One tragic irony of Duterte’s arrest was the reading of his rights—something he denied to thousands of Filipinos slaughtered in his war on drugs.

His supporters invoked “due process” and “human rights,” concepts they had previously disparaged and derided at the height of their tatay’s war on drugs. The hypocrisy is outrageous.

Fate played a cruel joke on the Dutertes. They worked hard for BBM’s victory in the 2022 election to prevent and thwart an ICC arrest and handover. They feared that a victory for the hated pinklawans would mark a day of reckoning, certain that their patriarch would be hounded and thrown to foreign wolves. The triumph of UniTeam secured the elder Duterte’s safety—or so they thought—believing he was beyond the ICC’s reach.

It turned out that the Dutertes didn’t have to fear the loathed pinklawans but rather their erstwhile allies—the Marcoses. This week, BBM’s administration turned over Rodrigo Duterte to the ICC. Back in 2022, the Dutertes never imagined this scenario, even in their wildest thoughts. In the end, it was the Marcoses—not the reviled pinklawans—who dispatched the Duterte patriarch to The Hague. The Dutertes are now biting their elbows.

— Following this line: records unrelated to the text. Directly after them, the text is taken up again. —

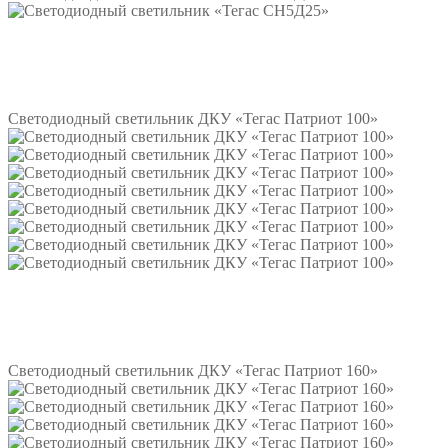
Подробнее
Светодиодный светильник ДКУ «Тегас Патриот 100»
Подробнее
Светодиодный светильник ДКУ «Тегас Патриот 160»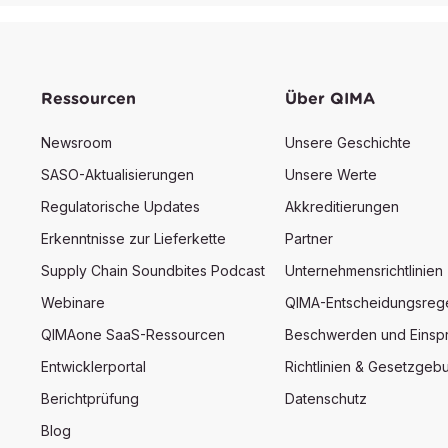
Ressourcen
Über QIMA
Newsroom
Unsere Geschichte
SASO-Aktualisierungen
Unsere Werte
Regulatorische Updates
Akkreditierungen
Erkenntnisse zur Lieferkette
Partner
Supply Chain Soundbites Podcast
Unternehmensrichtlinien
Webinare
QIMA-Entscheidungsreg
QIMAone SaaS-Ressourcen
Beschwerden und Einsp
Entwicklerportal
Richtlinien & Gesetzgeb
Berichtprüfung
Datenschutz
Blog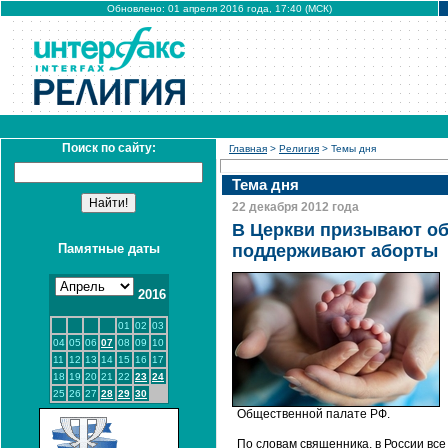
Обновлено: 01 апреля 2016 года, 17:40 (МСК)
Поиск по сайту:
Главная
>
Религия
> Темы дня
Тема дня
22 декабря 2012 года
В Церкви призывают об
Памятные даты
поддерживают аборты
2016
01
02
03
04
05
06
07
08
09
10
11
12
13
14
15
16
17
18
19
20
21
22
23
24
25
26
27
28
29
30
Общественной палате РФ.
По словам священника, в России вс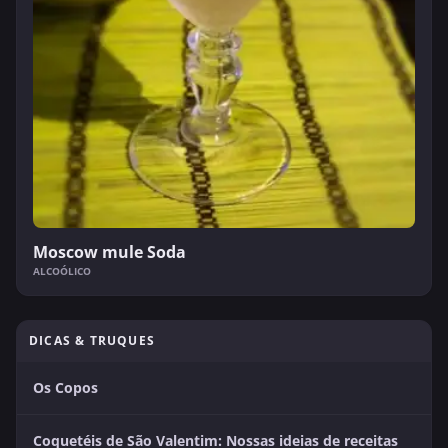
Moscow mule Soda
ALCOÓLICO
DICAS & TRUQUES
Os Copos
Coquetéis de São Valentim: Nossas ideias de receitas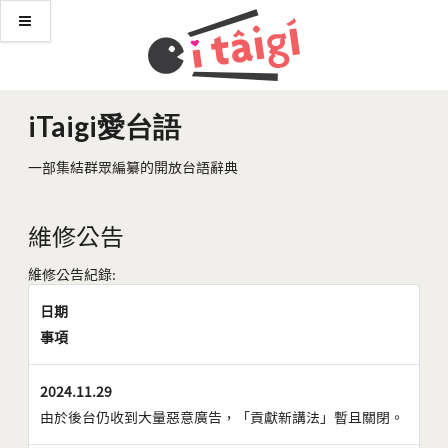
iTaigi愛台語
一部集結群眾編纂的開放台語辭典
維修公告
維修公告紀錄:
日期
事項
2024.11.29
由於後台仍收到大量惡意廣告，「貢獻新講法」暫且關閉。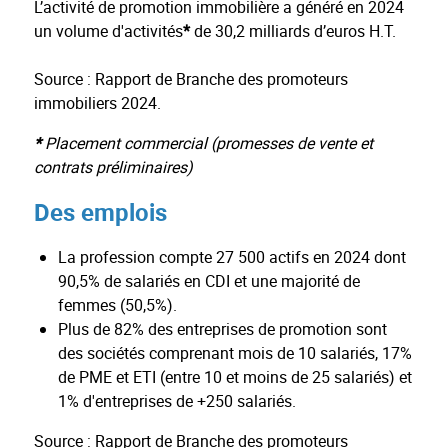
L’activité de promotion immobilière a généré en 2024
un volume d'activités
*
de 30,2 milliards d’euros H.T.
Source : Rapport de Branche des promoteurs
immobiliers 2024.
*
Placement commercial (promesses de vente et
contrats préliminaires)
Des emplois
La profession compte 27 500 actifs en 2024
dont
90,5% de salariés en CDI et une majorité de
femmes (50,5%).
Plus de 82% des entreprises de promotion sont
des sociétés comprenant mois de 10 salariés, 17%
de PME et ETI (entre 10 et moins de 25 salariés) et
1% d'entreprises de +250 salariés.
Source : Rapport de Branche des promoteurs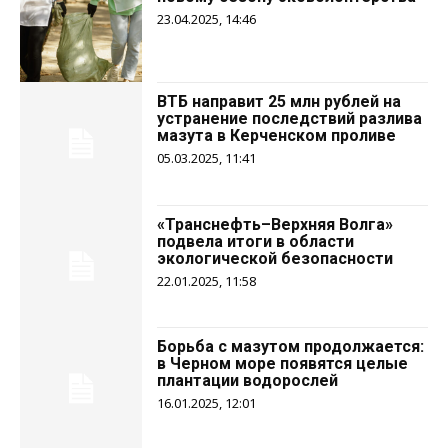
23.04.2025, 14:46
ВТБ направит 25 млн рублей на
устранение последствий разлива
мазута в Керченском проливе
05.03.2025, 11:41
«Транснефть–Верхняя Волга»
подвела итоги в области
экологической безопасности
22.01.2025, 11:58
Борьба с мазутом продолжается:
в Черном море появятся целые
плантации водорослей
16.01.2025, 12:01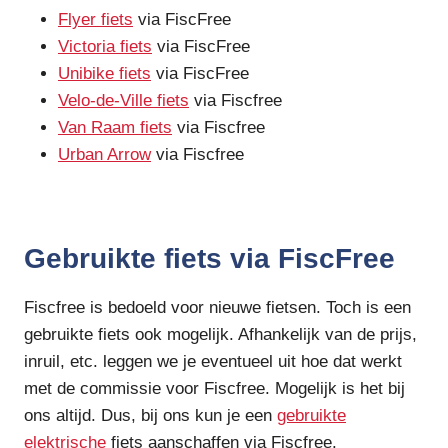
Flyer fiets
via FiscFree
Victoria fiets
via FiscFree
Unibike fiets
via FiscFree
Velo-de-Ville fiets
via Fiscfree
Van Raam fiets
via Fiscfree
Urban Arrow
via Fiscfree
Gebruikte fiets via FiscFree
Fiscfree is bedoeld voor nieuwe fietsen. Toch is een
gebruikte fiets ook mogelijk. Afhankelijk van de prijs,
inruil, etc. leggen we je eventueel uit hoe dat werkt
met de commissie voor Fiscfree. Mogelijk is het bij
ons altijd. Dus, bij ons kun je een
gebruikte
elektrische
fiets aanschaffen via Fiscfree.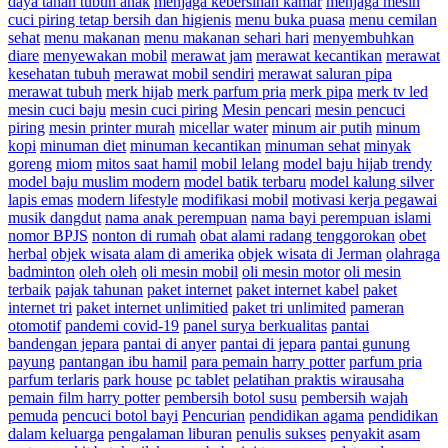
daya tahan tubuh anak
menjaga kebersihan kamar
menjaga mesin
cuci piring tetap bersih dan higienis
menu buka puasa
menu cemilan
sehat
menu makanan
menu makanan sehari hari
menyembuhkan
diare
menyewakan mobil
merawat jam
merawat kecantikan
merawat
kesehatan tubuh
merawat mobil sendiri
merawat saluran pipa
merawat tubuh
merk hijab
merk parfum pria
merk pipa
merk tv led
mesin cuci baju
mesin cuci piring
Mesin pencari
mesin pencuci
piring
mesin printer murah
micellar water
minum air putih
minum
kopi
minuman diet
minuman kecantikan
minuman sehat
minyak
goreng
miom
mitos saat hamil
mobil lelang
model baju hijab trendy
model baju muslim modern
model batik terbaru
model kalung silver
lapis emas
modern lifestyle
modifikasi mobil
motivasi kerja pegawai
musik dangdut
nama anak perempuan
nama bayi perempuan islami
nomor BPJS
nonton di rumah
obat alami radang tenggorokan
obet
herbal
objek wisata alam di amerika
objek wisata di Jerman
olahraga
badminton
oleh oleh
oli mesin mobil
oli mesin motor
oli mesin
terbaik
pajak tahunan
paket internet
paket internet kabel
paket
internet tri
paket internet unlimitied
paket tri unlimited
pameran
otomotif
pandemi covid-19
panel surya berkualitas
pantai
bandengan jepara
pantai di anyer
pantai di jepara
pantai gunung
payung
pantangan ibu hamil
para pemain harry potter
parfum pria
parfum terlaris
park house
pc tablet
pelatihan praktis wirausaha
pemain film harry potter
pembersih botol susu
pembersih wajah
pemuda
pencuci botol bayi
Pencurian
pendidikan agama
pendidikan
dalam keluarga
pengalaman liburan
penulis sukses
penyakit asam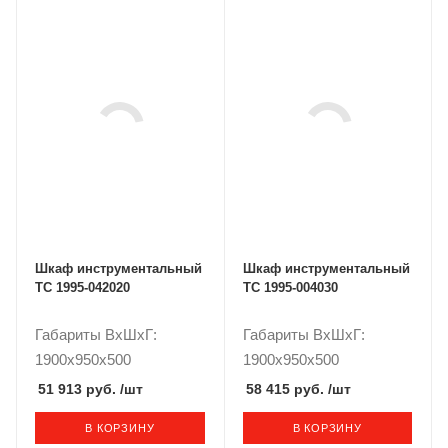
Шкаф инструментальный
Шкаф инструментальный
ТС 1995-042020
ТС 1995-004030
Габариты ВxШxГ:
Габариты ВxШxГ:
1900x950x500
1900x950x500
51 913 руб.
/шт
58 415 руб.
/шт
В КОРЗИНУ
В КОРЗИНУ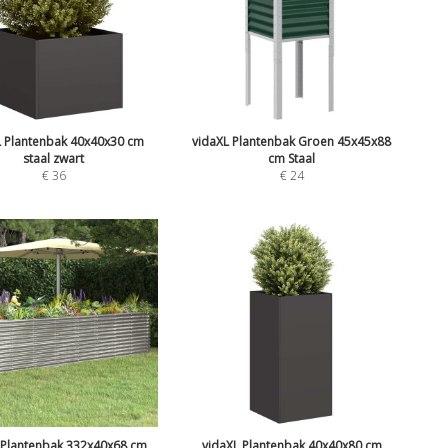
L Plantenbak 40x40x30 cm
vidaXL Plantenbak Groen 45x45x88
staal zwart
cm Staal
€
36
€
24
 Plantenbak 332x40x68 cm
vidaXL Plantenbak 40x40x80 cm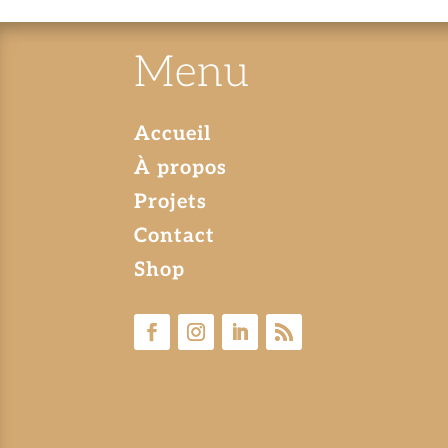
Menu
Accueil
À propos
Projets
Contact
Shop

While the Dutertes and their supporters are bitter and feel betrayed, the rest of the nation is rejoicing—especially the families of the victims of the war on drugs. It took almost nine years for Rodrigo Duterte’s arrest and extradition to The Hague to happen. The nearly decade-long wait was fraught with pain, frustration, and difficulties, leaving many to lose hope that this day would ever come. But the words of Martin Luther King Jr. offered comfort: “The arc of the moral universe is long, but it bends toward justice.”

The hardest part has begun in the long trek to justice. The trial proper takes time. But Rodrigo Duterte’s arrest and trial are already a victory—albeit not yet final.